● **TEXT EXCERPT**
++++++
There's a third coupling: author context-switch cost. While a big PR waits, the author moves on. When review comments arrive days later, they must page the entire change back into working memory — a fixed-ish cost paid per review round, and big PRs generate more rounds (more surface → more comments → more back-and-forth). Small PRs merge before the author has fully unloaded the context, so each one is cheap to revisit. This is Reinertsen's core argument in The Principles of Product Development Flow: large batch sizes inflate cycle time, WIP, and the cost of feedback, and the right response is to reduce batch size — and a PR is the batch.
Core Concept 2 — The Defect-Detection Curve and the Attention Budget¶
The flow argument says small PRs are cheaper to move. The defect argument says they are better reviewed. Both must hold for the conclusion to be robust, and they do.
++++++
● **DATA RECORDS**
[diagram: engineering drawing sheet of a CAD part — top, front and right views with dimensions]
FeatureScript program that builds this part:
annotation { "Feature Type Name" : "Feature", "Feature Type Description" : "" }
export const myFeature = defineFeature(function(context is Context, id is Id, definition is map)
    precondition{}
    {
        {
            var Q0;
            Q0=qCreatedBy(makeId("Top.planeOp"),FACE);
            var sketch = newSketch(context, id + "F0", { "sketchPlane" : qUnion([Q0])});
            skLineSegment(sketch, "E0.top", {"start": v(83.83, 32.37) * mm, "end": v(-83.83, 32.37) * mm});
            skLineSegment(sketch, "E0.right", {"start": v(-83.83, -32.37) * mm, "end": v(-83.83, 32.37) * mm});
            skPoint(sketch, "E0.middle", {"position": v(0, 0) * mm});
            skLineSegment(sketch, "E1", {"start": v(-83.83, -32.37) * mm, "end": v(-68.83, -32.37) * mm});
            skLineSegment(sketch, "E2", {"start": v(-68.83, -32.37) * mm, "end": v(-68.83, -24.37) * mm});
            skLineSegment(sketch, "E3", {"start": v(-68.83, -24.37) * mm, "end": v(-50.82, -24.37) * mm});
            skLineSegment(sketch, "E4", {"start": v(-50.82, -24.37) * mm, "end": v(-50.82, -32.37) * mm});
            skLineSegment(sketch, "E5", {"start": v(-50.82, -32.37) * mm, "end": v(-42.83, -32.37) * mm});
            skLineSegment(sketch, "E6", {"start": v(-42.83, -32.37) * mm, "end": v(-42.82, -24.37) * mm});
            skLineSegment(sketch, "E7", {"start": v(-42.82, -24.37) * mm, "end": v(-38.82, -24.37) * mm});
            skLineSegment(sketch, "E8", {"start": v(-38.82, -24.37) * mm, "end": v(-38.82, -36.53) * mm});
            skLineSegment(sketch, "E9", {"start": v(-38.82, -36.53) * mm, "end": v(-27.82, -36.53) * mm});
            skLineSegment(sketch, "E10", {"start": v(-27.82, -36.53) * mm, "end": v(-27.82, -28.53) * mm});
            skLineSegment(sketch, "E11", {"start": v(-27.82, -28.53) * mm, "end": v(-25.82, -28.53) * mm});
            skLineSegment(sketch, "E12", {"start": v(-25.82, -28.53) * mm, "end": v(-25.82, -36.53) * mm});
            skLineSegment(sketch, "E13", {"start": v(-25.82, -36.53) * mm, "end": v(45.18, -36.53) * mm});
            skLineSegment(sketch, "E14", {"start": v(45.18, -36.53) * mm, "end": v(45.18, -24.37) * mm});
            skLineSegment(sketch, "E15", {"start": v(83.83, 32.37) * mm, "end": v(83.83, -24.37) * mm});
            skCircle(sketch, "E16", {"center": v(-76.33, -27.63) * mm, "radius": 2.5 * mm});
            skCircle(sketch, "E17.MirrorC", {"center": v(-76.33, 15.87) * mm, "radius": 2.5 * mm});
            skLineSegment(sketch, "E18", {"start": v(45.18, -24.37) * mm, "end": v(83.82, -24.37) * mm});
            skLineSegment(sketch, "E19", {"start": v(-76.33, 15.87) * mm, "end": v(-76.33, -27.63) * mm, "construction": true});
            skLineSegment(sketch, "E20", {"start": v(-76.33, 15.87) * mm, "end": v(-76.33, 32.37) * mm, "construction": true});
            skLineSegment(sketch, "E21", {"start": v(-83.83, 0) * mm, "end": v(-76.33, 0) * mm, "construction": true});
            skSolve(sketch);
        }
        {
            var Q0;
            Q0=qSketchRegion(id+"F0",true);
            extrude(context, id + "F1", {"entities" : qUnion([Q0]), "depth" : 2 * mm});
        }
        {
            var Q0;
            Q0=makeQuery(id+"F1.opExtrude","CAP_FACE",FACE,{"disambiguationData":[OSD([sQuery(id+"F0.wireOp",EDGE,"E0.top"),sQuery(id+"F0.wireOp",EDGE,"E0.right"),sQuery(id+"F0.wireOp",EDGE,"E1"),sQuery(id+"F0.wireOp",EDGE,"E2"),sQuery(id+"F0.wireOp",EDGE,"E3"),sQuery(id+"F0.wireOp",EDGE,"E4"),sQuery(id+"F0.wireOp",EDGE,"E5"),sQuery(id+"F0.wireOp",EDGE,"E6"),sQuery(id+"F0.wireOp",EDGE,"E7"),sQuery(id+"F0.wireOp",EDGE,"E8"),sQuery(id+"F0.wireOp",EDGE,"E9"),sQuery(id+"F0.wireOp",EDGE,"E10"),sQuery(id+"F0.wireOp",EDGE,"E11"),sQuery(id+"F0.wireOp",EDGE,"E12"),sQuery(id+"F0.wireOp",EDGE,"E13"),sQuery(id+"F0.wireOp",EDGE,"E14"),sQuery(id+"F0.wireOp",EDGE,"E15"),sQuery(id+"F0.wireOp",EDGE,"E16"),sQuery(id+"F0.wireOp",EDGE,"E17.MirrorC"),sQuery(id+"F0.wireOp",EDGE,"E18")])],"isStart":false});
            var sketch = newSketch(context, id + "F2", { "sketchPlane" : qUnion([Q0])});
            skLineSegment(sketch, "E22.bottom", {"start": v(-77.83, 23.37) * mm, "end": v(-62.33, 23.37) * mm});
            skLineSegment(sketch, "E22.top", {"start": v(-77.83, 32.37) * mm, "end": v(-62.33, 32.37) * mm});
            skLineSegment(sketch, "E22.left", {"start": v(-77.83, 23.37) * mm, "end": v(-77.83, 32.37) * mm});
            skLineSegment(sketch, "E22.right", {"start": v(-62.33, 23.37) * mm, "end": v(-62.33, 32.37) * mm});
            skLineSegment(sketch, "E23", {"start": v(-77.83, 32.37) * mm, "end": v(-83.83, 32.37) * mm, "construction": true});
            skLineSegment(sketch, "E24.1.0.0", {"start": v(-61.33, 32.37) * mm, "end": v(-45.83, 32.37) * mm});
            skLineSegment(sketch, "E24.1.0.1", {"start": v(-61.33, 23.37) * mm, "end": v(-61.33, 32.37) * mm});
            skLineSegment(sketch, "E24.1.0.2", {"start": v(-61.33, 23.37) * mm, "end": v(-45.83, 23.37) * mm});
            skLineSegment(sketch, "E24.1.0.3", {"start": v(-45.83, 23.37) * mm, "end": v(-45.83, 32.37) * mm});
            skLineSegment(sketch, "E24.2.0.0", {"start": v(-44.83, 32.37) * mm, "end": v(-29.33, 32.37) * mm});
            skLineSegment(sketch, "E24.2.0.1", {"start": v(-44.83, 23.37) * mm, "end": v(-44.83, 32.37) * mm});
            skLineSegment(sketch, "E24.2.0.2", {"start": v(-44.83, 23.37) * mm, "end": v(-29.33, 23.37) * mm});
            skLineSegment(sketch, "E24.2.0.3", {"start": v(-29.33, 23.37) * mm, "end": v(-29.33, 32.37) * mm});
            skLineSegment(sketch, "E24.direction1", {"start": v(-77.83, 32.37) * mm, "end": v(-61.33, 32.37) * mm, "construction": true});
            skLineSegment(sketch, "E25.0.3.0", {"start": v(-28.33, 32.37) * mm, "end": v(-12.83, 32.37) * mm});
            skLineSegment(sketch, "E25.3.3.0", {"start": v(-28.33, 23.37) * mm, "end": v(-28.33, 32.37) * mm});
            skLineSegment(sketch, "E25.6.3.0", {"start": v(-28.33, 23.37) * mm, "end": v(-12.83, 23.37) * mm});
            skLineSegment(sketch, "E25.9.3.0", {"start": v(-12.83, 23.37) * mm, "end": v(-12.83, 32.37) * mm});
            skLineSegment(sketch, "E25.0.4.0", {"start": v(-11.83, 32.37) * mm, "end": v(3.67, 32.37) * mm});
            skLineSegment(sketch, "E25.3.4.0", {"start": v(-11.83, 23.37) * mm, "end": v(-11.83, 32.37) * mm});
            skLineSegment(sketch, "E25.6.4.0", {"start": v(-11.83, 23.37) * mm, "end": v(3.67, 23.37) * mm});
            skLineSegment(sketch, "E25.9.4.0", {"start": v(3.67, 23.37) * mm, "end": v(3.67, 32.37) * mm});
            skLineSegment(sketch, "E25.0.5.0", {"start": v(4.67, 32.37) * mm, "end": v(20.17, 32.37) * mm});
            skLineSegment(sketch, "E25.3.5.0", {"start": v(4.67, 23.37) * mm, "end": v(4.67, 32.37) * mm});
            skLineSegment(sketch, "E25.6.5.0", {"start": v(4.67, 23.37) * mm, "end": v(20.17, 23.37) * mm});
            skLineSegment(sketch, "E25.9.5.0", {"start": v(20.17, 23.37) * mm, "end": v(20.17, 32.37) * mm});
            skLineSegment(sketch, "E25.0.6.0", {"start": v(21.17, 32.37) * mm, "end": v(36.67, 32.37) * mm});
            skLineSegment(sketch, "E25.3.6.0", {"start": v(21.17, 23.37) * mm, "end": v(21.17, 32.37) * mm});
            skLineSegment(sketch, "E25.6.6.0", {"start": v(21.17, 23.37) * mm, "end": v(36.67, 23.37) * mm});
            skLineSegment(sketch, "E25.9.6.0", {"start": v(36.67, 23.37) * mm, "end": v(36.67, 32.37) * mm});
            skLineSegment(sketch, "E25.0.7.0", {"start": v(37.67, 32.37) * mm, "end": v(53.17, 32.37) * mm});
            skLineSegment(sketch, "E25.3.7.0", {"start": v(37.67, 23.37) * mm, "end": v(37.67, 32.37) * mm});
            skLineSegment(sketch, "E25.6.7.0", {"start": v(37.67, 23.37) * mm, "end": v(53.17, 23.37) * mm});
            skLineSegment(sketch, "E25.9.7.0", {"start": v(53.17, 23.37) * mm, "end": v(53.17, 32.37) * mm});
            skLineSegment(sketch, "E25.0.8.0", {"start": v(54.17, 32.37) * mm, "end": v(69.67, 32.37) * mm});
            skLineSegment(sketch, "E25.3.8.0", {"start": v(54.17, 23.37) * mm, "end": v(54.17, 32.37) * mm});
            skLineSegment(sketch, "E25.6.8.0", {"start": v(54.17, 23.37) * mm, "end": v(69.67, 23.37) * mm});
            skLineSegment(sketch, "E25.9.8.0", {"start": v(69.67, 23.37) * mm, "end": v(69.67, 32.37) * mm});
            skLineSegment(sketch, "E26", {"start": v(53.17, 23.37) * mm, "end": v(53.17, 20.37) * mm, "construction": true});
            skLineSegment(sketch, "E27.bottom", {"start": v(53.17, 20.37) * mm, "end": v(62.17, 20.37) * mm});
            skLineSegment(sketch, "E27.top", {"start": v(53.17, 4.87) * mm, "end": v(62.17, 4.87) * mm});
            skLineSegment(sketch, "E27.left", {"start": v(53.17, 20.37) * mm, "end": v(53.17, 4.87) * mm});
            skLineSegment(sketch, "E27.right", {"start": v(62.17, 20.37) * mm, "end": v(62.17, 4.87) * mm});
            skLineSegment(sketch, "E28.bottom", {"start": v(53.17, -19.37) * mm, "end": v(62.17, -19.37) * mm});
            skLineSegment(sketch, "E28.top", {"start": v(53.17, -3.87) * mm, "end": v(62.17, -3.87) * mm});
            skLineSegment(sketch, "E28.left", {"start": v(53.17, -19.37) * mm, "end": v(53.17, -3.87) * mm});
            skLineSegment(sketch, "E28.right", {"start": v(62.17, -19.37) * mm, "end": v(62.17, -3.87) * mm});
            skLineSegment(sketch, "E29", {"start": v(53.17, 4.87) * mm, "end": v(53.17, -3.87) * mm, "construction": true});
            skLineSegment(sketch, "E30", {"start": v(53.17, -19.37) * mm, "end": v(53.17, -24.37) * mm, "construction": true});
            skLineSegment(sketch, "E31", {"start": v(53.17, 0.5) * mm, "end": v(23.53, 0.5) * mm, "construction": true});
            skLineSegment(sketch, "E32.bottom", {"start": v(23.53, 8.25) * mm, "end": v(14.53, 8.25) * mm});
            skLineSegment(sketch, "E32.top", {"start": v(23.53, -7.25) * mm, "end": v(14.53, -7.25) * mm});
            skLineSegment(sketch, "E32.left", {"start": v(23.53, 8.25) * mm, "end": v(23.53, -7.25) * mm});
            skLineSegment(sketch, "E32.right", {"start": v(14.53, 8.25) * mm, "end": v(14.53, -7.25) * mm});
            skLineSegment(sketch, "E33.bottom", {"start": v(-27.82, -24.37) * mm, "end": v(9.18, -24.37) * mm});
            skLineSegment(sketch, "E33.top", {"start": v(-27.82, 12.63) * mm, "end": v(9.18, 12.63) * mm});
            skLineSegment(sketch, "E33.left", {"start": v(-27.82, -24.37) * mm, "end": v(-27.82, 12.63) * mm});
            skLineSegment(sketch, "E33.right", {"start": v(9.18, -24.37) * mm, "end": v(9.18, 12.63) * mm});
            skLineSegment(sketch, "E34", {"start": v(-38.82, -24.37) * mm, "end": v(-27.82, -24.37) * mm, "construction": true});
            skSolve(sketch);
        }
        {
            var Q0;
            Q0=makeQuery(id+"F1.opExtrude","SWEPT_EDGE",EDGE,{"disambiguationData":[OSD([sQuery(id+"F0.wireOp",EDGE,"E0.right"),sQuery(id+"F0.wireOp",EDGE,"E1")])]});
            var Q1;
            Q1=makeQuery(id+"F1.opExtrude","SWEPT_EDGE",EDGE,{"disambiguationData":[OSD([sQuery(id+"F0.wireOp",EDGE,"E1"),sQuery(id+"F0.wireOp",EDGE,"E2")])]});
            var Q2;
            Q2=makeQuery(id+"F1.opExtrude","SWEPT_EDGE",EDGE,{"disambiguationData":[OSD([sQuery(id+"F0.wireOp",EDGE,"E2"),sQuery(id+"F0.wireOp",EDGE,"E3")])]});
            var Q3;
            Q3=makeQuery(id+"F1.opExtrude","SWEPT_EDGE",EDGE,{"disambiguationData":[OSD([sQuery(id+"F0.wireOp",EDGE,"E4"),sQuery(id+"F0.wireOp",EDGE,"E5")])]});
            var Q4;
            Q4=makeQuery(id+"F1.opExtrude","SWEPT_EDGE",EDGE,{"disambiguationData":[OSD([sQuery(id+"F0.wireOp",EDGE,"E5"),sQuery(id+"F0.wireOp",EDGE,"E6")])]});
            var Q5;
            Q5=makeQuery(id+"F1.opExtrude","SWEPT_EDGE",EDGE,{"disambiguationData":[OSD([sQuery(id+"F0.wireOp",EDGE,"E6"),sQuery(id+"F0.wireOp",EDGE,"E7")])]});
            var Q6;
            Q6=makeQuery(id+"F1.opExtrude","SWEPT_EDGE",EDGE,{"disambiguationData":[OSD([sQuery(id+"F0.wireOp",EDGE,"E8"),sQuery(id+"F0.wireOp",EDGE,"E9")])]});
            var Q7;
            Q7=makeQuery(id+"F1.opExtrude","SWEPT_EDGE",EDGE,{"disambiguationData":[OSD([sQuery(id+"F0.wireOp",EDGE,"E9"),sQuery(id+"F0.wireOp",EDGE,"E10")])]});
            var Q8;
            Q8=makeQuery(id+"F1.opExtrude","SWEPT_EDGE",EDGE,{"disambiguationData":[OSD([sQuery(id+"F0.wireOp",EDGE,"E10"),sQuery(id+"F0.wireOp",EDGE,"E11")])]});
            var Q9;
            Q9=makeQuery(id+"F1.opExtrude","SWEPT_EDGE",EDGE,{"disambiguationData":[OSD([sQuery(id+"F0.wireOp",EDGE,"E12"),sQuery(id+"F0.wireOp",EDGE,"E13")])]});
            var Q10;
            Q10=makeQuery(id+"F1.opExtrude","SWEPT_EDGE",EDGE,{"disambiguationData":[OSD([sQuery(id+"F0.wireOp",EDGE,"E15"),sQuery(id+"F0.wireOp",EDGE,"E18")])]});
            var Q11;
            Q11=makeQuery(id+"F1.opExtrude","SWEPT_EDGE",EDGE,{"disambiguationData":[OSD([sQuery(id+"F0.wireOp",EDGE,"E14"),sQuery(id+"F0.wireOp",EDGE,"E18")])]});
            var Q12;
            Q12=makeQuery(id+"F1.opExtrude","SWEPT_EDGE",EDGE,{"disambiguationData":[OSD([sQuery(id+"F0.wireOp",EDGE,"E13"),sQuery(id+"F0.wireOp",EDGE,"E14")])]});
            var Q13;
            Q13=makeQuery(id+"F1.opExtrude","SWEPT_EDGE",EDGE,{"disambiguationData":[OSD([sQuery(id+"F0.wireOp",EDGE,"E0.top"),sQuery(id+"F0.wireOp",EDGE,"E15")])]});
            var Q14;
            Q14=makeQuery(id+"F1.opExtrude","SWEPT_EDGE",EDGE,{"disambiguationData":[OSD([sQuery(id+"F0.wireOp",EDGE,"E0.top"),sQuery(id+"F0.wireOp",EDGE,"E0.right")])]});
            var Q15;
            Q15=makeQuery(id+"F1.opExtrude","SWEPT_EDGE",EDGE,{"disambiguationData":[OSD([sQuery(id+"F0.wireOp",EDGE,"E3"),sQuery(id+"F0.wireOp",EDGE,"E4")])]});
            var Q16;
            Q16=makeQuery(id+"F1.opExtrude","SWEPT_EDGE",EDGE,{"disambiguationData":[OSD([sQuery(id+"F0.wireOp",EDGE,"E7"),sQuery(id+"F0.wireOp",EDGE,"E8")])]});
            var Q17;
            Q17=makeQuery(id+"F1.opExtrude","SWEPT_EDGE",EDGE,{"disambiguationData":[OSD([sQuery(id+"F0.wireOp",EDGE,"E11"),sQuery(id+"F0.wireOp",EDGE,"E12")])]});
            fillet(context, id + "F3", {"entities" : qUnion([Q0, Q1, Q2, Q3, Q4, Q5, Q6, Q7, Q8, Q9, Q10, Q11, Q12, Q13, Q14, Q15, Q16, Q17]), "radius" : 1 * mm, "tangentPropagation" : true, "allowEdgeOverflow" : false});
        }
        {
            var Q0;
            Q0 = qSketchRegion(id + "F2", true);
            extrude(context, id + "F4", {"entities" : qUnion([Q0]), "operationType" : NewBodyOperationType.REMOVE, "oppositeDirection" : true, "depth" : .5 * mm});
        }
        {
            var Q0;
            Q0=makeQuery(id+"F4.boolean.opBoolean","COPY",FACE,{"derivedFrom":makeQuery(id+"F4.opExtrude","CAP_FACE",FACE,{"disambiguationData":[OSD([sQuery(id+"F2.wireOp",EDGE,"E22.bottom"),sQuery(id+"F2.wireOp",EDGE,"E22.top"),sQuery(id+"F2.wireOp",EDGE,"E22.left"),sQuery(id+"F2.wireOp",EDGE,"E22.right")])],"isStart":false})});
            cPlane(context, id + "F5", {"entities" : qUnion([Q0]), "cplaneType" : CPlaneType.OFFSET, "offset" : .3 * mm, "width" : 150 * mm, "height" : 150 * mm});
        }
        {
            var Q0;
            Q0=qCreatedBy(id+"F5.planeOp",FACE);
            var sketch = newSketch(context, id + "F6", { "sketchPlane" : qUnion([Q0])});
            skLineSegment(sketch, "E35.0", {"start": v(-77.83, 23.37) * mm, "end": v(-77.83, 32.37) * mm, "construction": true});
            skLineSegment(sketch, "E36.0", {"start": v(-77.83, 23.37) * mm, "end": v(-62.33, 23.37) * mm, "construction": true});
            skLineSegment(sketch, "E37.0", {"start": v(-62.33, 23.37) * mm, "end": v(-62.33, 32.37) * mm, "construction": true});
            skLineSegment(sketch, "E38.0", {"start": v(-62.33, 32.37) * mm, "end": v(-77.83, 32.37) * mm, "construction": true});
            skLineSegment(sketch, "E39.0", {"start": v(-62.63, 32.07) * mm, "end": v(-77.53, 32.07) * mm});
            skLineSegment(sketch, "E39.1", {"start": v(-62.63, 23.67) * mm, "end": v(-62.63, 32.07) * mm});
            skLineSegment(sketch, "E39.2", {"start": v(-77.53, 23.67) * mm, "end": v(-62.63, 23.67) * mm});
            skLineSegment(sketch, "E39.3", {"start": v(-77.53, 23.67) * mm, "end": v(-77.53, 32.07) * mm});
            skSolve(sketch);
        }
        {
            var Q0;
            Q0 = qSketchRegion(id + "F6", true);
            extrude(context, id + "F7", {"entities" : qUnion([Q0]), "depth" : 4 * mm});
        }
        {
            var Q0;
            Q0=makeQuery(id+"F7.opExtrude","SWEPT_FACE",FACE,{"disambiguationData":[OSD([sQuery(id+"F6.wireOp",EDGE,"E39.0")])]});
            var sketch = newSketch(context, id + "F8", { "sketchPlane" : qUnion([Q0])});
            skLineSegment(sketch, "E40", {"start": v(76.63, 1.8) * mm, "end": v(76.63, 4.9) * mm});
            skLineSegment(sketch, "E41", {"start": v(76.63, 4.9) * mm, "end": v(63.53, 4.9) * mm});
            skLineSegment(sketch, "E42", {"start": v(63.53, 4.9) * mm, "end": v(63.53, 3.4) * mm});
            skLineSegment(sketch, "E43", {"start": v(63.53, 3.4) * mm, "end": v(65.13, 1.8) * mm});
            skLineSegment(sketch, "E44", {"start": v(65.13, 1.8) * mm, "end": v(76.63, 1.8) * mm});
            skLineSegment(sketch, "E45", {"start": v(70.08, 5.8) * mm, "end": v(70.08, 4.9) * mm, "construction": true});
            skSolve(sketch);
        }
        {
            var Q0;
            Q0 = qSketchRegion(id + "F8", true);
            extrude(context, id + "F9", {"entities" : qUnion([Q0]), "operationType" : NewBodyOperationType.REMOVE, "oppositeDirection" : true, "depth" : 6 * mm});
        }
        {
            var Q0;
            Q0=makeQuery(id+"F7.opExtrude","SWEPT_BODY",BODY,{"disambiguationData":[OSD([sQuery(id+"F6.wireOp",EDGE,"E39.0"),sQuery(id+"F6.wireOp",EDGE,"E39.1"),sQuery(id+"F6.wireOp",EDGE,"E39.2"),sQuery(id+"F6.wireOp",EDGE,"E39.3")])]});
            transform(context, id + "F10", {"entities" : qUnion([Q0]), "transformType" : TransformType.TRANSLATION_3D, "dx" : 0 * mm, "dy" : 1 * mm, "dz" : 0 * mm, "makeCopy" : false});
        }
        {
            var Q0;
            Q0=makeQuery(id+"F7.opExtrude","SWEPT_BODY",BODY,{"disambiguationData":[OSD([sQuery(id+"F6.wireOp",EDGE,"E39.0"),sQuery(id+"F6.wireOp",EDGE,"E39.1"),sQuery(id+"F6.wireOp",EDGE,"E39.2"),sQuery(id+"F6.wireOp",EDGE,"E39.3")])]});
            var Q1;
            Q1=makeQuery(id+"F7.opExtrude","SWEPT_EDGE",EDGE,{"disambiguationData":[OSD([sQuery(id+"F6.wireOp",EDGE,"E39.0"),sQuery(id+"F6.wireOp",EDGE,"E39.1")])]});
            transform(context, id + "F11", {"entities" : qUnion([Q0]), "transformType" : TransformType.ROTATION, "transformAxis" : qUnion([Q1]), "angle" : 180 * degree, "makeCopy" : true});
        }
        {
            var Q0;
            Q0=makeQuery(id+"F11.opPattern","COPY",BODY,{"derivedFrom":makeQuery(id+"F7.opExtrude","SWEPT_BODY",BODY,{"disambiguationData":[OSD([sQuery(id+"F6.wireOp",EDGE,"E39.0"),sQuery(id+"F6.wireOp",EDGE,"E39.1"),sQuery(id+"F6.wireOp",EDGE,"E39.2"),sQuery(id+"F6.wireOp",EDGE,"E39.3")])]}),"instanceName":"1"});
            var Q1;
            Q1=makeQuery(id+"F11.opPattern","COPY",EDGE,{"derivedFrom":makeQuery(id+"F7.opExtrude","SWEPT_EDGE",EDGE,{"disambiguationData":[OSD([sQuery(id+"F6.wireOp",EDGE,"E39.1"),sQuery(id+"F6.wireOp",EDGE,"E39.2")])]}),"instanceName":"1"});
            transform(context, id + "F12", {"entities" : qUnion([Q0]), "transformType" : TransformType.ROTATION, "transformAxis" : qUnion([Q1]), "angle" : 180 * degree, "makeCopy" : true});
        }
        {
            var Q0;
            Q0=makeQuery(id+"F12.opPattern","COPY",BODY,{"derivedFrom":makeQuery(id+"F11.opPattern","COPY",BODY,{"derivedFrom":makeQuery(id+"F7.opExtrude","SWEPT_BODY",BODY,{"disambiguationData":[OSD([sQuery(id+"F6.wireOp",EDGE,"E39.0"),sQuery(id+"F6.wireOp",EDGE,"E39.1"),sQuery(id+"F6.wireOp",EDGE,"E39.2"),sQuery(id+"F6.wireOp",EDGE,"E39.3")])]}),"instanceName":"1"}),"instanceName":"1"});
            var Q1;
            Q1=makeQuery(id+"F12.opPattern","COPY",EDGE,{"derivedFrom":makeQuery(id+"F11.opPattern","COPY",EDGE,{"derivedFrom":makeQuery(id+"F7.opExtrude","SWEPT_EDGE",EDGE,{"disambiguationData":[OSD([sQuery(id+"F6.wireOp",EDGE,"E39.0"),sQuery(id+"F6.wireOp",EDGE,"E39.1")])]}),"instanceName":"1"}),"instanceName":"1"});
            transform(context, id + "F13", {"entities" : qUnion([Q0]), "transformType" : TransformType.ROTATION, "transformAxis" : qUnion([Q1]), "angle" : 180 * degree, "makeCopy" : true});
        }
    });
++++++
● **WORK INSTRUCTIONS**
1) In the text on pull request size, repeat everything from "There's a third" down to "and they do.".
2) In the text on pull request size, whose book contains the argument that large batch sizes inflate cycle time, WIP, and the cost of feedback?
3) Does each statement agree with the text on pull request size? Answer yes or no for each, quoting the deciding words.
(a) Small PRs merge before the author has fully unloaded the context.
(b) Big PRs generate fewer review rounds than small ones.
(c) The defect argument holds that small PRs are cheaper to move.
The listing has no connection to the text.

● **RESPONSE LIST**
1)
There's a third coupling: author context-switch cost. While a big PR waits, the author moves on. When review comments arrive days later, they must page the entire change back into working memory — a fixed-ish cost paid per review round, and big PRs generate more rounds (more surface → more comments → more back-and-forth). Small PRs merge before the author has fully unloaded the context, so each one is cheap to revisit. This is Reinertsen's core argument in The Principles of Product Development Flow: large batch sizes inflate cycle time, WIP, and the cost of feedback, and the right response is to reduce batch size — and a PR is the batch.
Core Concept 2 — The Defect-Detection Curve and the Attention Budget¶
The flow argument says small PRs are cheaper to move. The defect argument says they are better reviewed. Both must hold for the conclusion to be robust, and they do.

2) Reinertsen's, in The Principles of Product Development Flow.

3)
(a) Yes: "Small PRs merge before the author has fully unloaded the context"
(b) No: "big PRs generate more rounds"
(c) No: "The defect argument says they are better reviewed."